Stored dataset items:

--- START ---

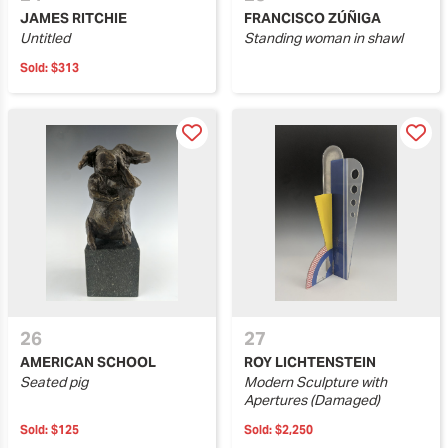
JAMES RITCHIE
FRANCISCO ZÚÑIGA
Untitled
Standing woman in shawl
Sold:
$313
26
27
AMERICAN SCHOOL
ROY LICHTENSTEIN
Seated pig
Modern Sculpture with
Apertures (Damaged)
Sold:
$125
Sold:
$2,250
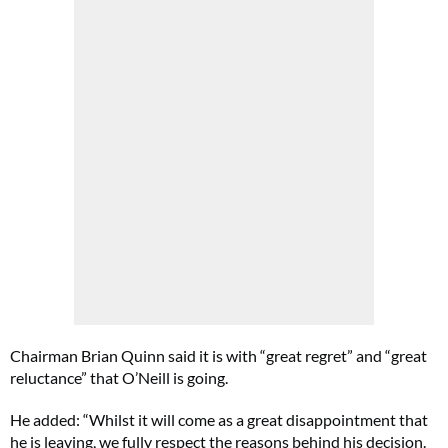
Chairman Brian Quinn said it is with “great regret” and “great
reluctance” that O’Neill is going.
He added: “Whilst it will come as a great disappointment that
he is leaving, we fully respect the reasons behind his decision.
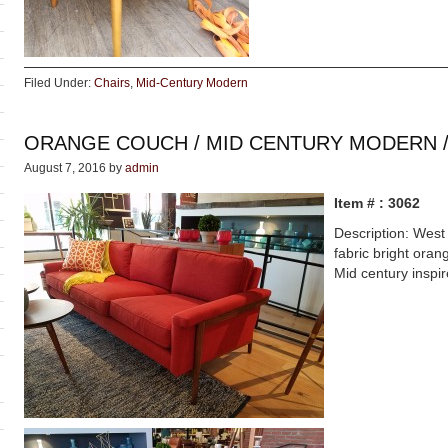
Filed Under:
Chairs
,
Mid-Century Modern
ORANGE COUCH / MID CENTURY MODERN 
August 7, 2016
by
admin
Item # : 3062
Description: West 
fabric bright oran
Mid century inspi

--- END ---

Give the entries again exactly. Pictures stay out.

JAMES RITCHIE
FRANCISCO ZÚÑIGA
Untitled
Standing woman in shawl
Sold:
$313
26
27
AMERICAN SCHOOL
ROY LICHTENSTEIN
Seated pig
Modern Sculpture with
Apertures (Damaged)
Sold:
$125
Sold:
$2,250
Chairman Brian Quinn said it is with “great regret” and “great
reluctance” that O’Neill is going.
He added: “Whilst it will come as a great disappointment that
he is leaving, we fully respect the reasons behind his decision.
Filed Under:
Chairs
,
Mid-Century Modern
ORANGE COUCH / MID CENTURY MODERN 
August 7, 2016
by
admin
Item # : 3062
Description: West 
fabric bright oran
Mid century inspi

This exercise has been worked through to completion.